" Un jour viendra " de Guilia Caminito 19/20
Accroché aux collines des Marches, sur la côte Est italienne, se situe le village de Serra de' Conti. Là, vivent Lupo et Nicola, deux enfants nés d'une famille nombreuse, pauvre et où l'amour familial fait cruellement défaut. Voyant son petit frère, fragile et inadapté à la vie rude de tous les jours, Lupo se donne pour objectif de protéger Nicola, l'enfant au doux visage de prince. Le duo devient trois le jour où Lupo apprivoise un louveteau qu'il sauve de la mort. Ainsi, armés de leur affection inébranlable, ils seront mutuellement un soutien l'un pour l'autre. Malheureusement, des tensions sociales règnent dans le pays où des inégalités criantes apparaissent entre les régions. Républicains, pacifistes, socialistes et anarchistes se partagent en lutte de pouvoir, l'instabilité demeure, de surcroît, un conflit mondial se profile à l'horizon. Rien ne va plus.
Quelle heureuse idée des éditions Gallmeister de ne plus se cantonner aux Etats-Unis, ainsi cette histoire italienne n'a pas à frémir de la comparaison avec les plumes américaines. La meilleure impression de ce récit est issue de cette langue à la fois rugueuse et charnue, toute belle de fulgurances passionnées et lyriques. Cette parole qui reflète l'âpreté de la vie d'alors. On en redemande !
De surcroît, Guilia Caminito entremêle avec maestria les histoires personnelles avec celles de l'Histoire en marche. Lupo et sa fratrie ne sont que des polichinelles ballotés par le vent d'un monde qui vacille sur ses fondations. Quand des idées de liberté et d'anarchisme naissent dans l'esprit de Lupo, l'état italien, ivre de sa suffisance, laisse ses fusils répondre. Et que dire de Soeur Clara, l'abbesse du couvent qui domine Serra de' Conti, une jeune femme noire enlevée à son Soudan natal lors de son enfance, et qui saura, sous le joug d'une église autoritaire, savoir se faire aimer par la force d'une opiniâtreté à toute épreuve. Ce même monastère qui cache derrière ses séculaires murs de pierres un secret honteux qu'un lecteur attentif parviendra à résoudre avant sa révélation, mais peu importe, l'essentiel n'est pas là. L'essentiel est dans le chamboulement d'une narration qui procède par petites touches, ici ou là, pour qu'au final un tableau digne des plus grands peintres surgisse.

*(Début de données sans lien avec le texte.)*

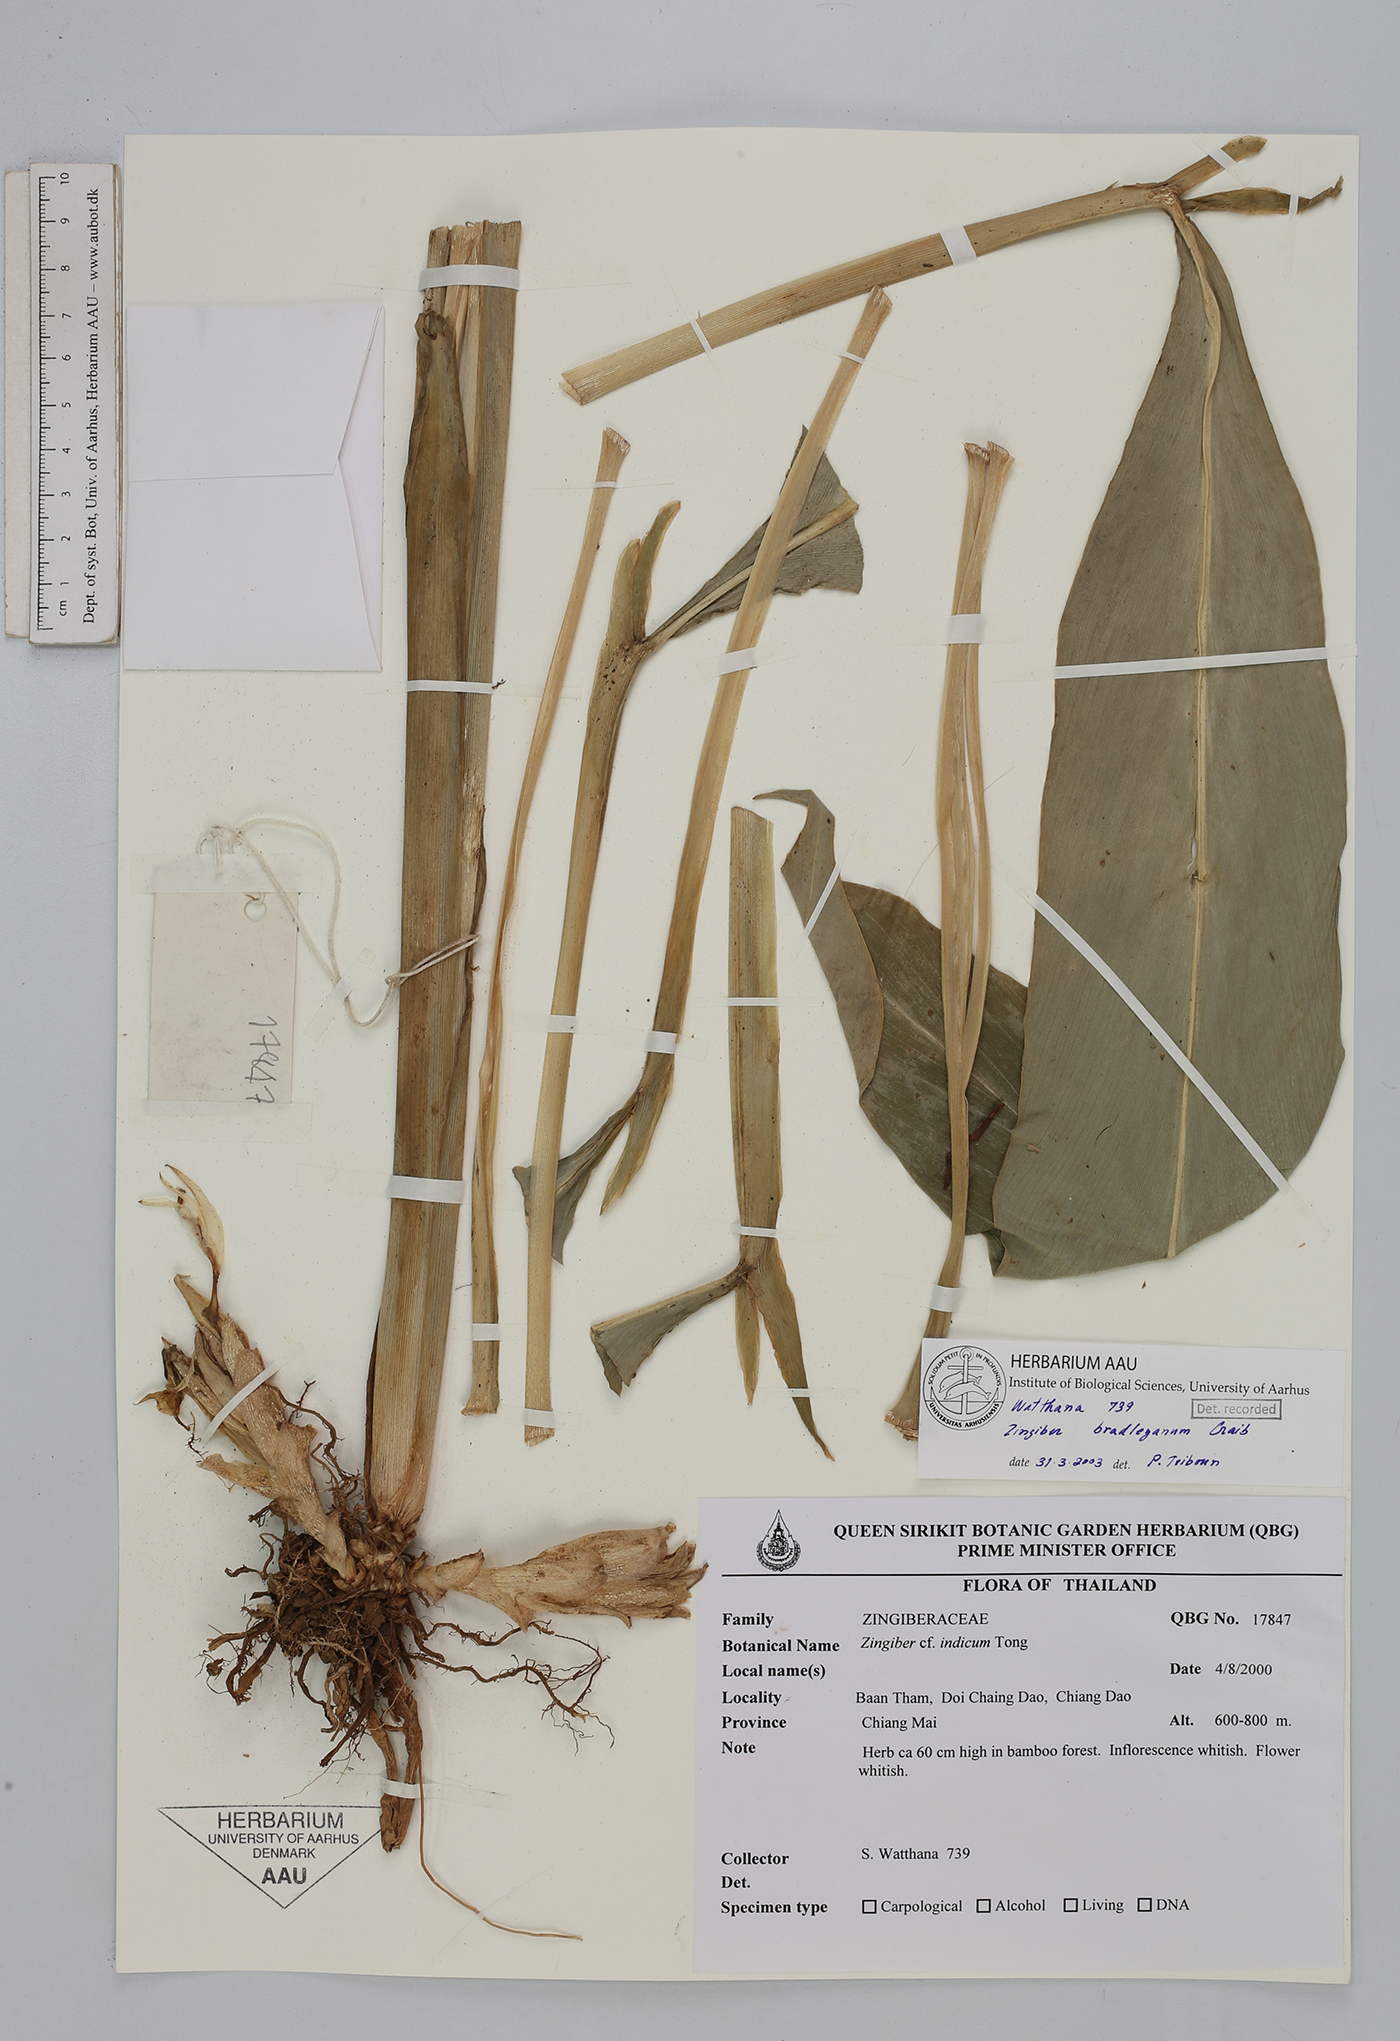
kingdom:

Et n'oublions jamais qu'une nation qui n'écoutent pas son peuple fait inexorablement le nid d'esprits révolutionnaires, qui, à force de frustrations et d'exacerbations pavent l'horrible voie du totalitarisme ou du fascisme, ce qui est le même, dans le cadre de ce récit.
A la fois tragique et bouleversant, inspiré de nombreux faits historiques, la réverbération de ce roman est amplifiée grâce à une plume magistrale. A lire pour tous les amoureux des livres d'exceptions.